Where the listing below has a line with "20260730第09期四", write out exactly that line and every line after it, stopping after the line with "ক্রিয়েটিনিন ক্লিয়ারেন্স (২১-৪০".

Exercise input Start Marker

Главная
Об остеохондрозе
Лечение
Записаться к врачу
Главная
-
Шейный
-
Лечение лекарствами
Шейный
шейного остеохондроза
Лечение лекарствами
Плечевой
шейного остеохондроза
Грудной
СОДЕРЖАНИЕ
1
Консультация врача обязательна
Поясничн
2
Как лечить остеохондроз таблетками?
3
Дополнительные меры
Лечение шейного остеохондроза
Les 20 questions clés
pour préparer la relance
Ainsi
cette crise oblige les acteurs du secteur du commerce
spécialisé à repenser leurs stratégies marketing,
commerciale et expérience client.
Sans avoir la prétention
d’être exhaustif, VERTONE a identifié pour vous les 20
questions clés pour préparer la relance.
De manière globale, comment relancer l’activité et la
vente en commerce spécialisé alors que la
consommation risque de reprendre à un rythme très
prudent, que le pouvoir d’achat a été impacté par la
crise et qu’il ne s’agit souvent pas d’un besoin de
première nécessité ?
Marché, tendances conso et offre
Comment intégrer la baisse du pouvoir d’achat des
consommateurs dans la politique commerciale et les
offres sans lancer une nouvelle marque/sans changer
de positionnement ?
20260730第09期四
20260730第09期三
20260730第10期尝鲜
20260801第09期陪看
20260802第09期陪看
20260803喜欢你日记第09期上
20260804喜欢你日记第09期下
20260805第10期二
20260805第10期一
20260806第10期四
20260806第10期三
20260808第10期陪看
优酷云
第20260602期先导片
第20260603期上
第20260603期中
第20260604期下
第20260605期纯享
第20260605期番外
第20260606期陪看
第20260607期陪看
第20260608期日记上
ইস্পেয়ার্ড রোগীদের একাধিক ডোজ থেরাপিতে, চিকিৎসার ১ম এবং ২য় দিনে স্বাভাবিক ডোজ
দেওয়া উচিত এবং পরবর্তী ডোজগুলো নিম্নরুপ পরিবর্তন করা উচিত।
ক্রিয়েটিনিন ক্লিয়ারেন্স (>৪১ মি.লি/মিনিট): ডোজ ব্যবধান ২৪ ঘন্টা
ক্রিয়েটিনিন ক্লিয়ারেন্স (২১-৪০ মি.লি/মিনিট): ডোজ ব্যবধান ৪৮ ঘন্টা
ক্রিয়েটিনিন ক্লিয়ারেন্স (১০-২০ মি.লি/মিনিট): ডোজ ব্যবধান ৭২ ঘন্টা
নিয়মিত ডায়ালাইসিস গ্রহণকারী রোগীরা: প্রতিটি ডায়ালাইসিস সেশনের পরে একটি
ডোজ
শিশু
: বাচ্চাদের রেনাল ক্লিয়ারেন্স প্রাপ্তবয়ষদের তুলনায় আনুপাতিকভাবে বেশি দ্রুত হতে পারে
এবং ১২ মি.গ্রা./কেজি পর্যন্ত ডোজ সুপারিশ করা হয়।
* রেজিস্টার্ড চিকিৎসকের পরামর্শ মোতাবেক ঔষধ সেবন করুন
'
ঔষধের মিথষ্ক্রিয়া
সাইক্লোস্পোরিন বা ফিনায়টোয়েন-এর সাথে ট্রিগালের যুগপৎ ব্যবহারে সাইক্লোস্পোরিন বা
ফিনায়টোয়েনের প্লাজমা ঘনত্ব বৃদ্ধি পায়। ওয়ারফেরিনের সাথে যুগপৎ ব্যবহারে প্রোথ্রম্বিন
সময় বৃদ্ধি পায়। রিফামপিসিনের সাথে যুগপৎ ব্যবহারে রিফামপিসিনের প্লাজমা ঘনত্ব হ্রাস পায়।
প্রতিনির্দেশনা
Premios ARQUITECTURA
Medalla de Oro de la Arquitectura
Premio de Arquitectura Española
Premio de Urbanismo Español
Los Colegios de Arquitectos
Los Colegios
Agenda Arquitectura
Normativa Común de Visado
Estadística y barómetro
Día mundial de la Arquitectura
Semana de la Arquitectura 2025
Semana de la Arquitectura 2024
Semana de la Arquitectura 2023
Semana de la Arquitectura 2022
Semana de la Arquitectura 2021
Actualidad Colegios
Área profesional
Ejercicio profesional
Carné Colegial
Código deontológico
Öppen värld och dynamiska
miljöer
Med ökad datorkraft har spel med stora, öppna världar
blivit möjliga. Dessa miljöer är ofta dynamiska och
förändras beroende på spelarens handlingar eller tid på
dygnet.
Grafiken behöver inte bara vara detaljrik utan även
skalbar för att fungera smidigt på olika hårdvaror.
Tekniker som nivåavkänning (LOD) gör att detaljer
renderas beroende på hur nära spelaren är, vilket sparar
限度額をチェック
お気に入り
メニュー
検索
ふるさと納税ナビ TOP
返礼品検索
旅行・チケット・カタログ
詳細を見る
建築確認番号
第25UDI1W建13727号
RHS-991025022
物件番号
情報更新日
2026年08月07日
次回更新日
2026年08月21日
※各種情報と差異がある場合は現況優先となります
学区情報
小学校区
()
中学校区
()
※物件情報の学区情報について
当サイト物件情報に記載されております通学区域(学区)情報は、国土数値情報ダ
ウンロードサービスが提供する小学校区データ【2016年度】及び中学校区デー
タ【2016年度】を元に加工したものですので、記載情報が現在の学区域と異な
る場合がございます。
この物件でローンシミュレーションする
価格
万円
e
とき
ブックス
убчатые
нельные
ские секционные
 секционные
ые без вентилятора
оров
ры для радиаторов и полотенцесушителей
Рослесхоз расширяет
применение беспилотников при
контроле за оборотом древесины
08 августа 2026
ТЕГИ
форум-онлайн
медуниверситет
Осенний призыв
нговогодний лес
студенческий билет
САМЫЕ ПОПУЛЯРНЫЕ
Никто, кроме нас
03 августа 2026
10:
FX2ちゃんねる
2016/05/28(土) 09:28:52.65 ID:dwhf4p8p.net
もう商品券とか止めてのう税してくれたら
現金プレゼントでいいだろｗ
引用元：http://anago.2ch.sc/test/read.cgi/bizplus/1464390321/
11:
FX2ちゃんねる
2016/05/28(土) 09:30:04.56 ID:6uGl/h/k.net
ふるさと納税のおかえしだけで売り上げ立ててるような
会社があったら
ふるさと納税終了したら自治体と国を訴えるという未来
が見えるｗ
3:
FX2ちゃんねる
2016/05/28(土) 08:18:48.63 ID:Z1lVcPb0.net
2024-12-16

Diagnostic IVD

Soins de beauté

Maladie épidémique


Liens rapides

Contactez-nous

Exercise input End Marker

*Answer to this exercise*
20260730第09期四
20260730第09期三
20260730第10期尝鲜
20260801第09期陪看
20260802第09期陪看
20260803喜欢你日记第09期上
20260804喜欢你日记第09期下
20260805第10期二
20260805第10期一
20260806第10期四
20260806第10期三
20260808第10期陪看
优酷云
第20260602期先导片
第20260603期上
第20260603期中
第20260604期下
第20260605期纯享
第20260605期番外
第20260606期陪看
第20260607期陪看
第20260608期日记上
ইস্পেয়ার্ড রোগীদের একাধিক ডোজ থেরাপিতে, চিকিৎসার ১ম এবং ২য় দিনে স্বাভাবিক ডোজ
দেওয়া উচিত এবং পরবর্তী ডোজগুলো নিম্নরুপ পরিবর্তন করা উচিত।
ক্রিয়েটিনিন ক্লিয়ারেন্স (>৪১ মি.লি/মিনিট): ডোজ ব্যবধান ২৪ ঘন্টা
ক্রিয়েটিনিন ক্লিয়ারেন্স (২১-৪০ মি.লি/মিনিট): ডোজ ব্যবধান ৪৮ ঘন্টা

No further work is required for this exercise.